(Text segment)
Crossposted at the Intelligent Agents Forum.

This is an example of humans not being (idealised) agents.

Imagine a human who has a preference to not live beyond a hundred years. However, they want to live to next year, and it's predictable that every year they are alive, they will have the same desire to survive till the next year.

This human (not a completely implausible example, I hope!) has a contradiction between their long and short term preferences. So which is accurate? It seems we could resolve these preferences in favour of the short term ("live forever") or the long term ("die after a century") preferences.

Now, at this point, maybe we could appeal to meta-preferences - what would the human themselves want, if they could choose? But often these meta-preferences are un- or under-formed, and can be influenced by how the question or debate is framed.

Specifically, suppose we are scheduling this human's agenda. We have the choice of making them meet one of two philosophers (not meeting anyone is not an option). If they meet Professor R. T. Long, he will advise them to follow long term preferences. If instead, they meet Paul Kurtz, he will advise them to pay attention their short term preferences. Whichever one they meet, they will argue for a while and will then settle on the recommended preference resolution. And then they will not change that, whoever they meet subsequently.

Since we are doing the scheduling, we effectively control the human's meta-preferences on this issue. What should we do? And what principles should we use to do so?

It's clear that this can apply to AIs: if they are simultaneously aiding humans as well as learning their preferences, they will have multiple opportunities to do this sort of preference-shaping.

New to LessWrong?

New Comment
34 comments, sorted by Click to highlight new comments since: Today at 6:01 AM

I often think that the idea that "human have values" is wrong. Humans don't "have" values. They are boxes, where different values appear, reach their goals and dissolved.

I had infinitely many different values during my life, they often contradict each other. There is something like the democracy of values in human mind, where different values affect my behaviour according to some form of their interaction. Sometimes it is a dictatorship.

But if we look on a human as on box for values, it still creates some preferred set of values. One - the need to preserve the box, that is survival (and life extension). Another is about preventing the dictatorship of one value - it may be less obvious.

It is a set of meta-values, which help to thrive and interact different values, which come from social medium, form book I read, from biological drives, and from personal choices.

This is correct. In fact, it is common on LW to use the word "agent" to mean something that rigidly pursues a single goal as though it were infinitely important. The title of this post uses it this way. But no agents exist, in this sense, and no agents should exist. We are not agents and should not want to be, in that way.

On the other hand, this is bad way to use the word "agent", since it is better just to use it of humans as they are.

That's why I used the "(idealised) agent" description (but titles need to be punchier).

Though I think "simple" goal is incorrect. The goal can be extremely complex - much more complex that human preferences. There's no limit to the subtleties you can pack into a utility function. There is a utility function that will fit perfectly to every decision you make in your entire life, for example.

The reason to look for an idealised agent, though, is that a utility function is stable in a way that humans are not. If there is some stable utility function that encompasses human preferences (it might be something like "this is the range of human preferences" or similar) then, if given to an AI, the AI will not seek to transform humans into something else in order to satisfy our "preferences".

The AI has to be something of an agent, so it's model of human preferences has to be an agent-ish model.

"There is a utility function that will fit perfectly to every decision you make in your entire life, for example."
(End Text segment)
* _What the task asks_
Transcribe everything in the thread on short- and long-term preferences from "It is a set" down to "in that way.", keeping every word and mark unchanged.
(Data section)
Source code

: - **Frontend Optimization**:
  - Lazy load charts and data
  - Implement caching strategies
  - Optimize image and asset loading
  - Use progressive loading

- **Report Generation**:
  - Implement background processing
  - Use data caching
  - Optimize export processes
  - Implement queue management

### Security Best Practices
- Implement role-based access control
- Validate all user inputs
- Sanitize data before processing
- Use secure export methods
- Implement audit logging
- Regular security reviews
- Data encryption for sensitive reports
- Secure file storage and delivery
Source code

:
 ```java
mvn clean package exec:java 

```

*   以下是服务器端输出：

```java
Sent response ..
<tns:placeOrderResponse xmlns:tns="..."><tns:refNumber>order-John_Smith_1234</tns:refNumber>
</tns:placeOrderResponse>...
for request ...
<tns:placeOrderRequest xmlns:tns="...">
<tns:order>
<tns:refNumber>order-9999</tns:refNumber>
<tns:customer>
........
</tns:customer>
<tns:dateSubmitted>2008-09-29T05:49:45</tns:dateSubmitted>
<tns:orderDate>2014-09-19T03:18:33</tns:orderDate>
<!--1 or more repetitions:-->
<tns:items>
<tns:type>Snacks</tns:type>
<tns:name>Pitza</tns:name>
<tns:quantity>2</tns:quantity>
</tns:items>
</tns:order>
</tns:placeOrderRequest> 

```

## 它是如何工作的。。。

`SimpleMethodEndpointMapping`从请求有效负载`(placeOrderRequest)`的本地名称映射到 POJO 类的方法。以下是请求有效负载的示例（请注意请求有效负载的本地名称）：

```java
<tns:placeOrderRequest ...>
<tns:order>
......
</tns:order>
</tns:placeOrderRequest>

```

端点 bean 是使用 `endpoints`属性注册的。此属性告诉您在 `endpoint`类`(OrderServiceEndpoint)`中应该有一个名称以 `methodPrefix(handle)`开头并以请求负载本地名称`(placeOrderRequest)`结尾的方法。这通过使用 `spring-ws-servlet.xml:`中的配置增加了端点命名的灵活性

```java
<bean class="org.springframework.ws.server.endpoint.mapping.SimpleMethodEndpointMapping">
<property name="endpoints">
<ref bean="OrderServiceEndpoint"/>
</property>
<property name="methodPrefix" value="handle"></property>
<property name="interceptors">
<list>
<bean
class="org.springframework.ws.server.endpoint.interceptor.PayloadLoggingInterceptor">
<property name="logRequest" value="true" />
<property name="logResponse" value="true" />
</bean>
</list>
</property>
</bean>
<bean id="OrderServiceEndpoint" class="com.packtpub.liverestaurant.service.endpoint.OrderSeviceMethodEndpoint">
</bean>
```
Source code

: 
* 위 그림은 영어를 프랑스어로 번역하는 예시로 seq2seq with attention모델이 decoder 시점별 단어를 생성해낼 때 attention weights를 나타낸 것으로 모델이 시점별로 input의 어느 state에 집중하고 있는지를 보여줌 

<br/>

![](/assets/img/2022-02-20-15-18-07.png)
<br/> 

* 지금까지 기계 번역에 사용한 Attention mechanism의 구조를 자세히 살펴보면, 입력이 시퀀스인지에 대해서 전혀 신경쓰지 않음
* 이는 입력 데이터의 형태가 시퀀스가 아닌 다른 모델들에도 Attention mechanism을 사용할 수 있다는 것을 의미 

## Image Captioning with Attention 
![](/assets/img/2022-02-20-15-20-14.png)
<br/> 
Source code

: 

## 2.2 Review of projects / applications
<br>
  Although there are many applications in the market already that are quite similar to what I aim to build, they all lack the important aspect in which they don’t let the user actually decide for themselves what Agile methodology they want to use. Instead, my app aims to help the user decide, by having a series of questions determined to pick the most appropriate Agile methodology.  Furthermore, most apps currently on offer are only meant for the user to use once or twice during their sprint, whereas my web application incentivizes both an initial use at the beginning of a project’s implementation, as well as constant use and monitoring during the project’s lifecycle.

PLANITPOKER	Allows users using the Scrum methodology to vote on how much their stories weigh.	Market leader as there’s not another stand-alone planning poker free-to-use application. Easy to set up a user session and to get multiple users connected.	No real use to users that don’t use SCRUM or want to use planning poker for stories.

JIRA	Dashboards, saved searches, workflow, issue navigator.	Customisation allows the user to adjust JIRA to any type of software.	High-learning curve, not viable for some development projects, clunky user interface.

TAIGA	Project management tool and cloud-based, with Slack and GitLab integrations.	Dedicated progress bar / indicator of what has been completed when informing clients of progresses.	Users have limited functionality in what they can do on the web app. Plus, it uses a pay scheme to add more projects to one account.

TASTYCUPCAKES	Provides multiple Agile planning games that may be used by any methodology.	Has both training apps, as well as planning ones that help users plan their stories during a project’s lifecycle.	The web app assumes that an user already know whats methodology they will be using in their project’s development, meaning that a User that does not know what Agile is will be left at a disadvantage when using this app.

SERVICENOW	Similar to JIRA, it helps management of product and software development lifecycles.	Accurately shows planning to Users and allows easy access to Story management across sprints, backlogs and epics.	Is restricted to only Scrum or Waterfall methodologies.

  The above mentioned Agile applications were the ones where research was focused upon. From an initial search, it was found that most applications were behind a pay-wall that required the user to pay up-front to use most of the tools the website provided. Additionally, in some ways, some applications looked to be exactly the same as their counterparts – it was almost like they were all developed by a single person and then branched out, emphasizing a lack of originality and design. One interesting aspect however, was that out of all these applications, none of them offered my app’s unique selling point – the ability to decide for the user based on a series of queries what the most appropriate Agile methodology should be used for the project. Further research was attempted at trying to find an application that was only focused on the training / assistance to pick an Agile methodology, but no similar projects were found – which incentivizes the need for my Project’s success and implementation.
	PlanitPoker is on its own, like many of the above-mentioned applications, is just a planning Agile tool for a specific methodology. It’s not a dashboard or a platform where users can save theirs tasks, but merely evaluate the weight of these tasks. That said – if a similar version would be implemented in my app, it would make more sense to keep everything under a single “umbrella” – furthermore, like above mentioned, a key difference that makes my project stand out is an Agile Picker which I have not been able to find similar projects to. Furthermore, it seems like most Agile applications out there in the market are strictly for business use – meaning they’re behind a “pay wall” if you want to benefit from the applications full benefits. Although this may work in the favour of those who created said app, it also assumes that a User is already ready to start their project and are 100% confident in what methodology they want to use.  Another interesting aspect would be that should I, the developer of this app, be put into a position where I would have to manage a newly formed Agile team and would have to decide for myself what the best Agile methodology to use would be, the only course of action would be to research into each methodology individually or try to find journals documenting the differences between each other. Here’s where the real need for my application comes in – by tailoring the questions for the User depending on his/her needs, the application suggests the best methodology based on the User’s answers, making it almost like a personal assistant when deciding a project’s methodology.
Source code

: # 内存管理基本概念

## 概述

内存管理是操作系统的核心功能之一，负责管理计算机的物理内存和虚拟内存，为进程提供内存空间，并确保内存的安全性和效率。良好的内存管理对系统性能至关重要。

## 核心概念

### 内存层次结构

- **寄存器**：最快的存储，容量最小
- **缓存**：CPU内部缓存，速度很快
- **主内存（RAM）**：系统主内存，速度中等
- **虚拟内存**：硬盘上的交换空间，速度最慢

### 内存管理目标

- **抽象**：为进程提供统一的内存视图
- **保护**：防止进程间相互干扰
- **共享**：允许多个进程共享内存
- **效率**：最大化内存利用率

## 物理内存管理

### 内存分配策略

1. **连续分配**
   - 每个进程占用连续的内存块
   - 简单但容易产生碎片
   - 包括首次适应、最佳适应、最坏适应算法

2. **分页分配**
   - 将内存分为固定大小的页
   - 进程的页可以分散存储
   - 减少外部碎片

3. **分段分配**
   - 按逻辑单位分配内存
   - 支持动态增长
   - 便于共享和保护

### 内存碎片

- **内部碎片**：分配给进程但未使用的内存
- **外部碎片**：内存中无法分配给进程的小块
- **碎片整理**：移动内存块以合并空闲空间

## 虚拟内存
(End Data section)
* _Output for this task_
It is a set of meta-values, which help to thrive and interact different values, which come from social medium, form book I read, from biological drives, and from personal choices.

This is correct. In fact, it is common on LW to use the word "agent" to mean something that rigidly pursues a single goal as though it were infinitely important. The title of this post uses it this way. But no agents exist, in this sense, and no agents should exist. We are not agents and should not want to be, in that way.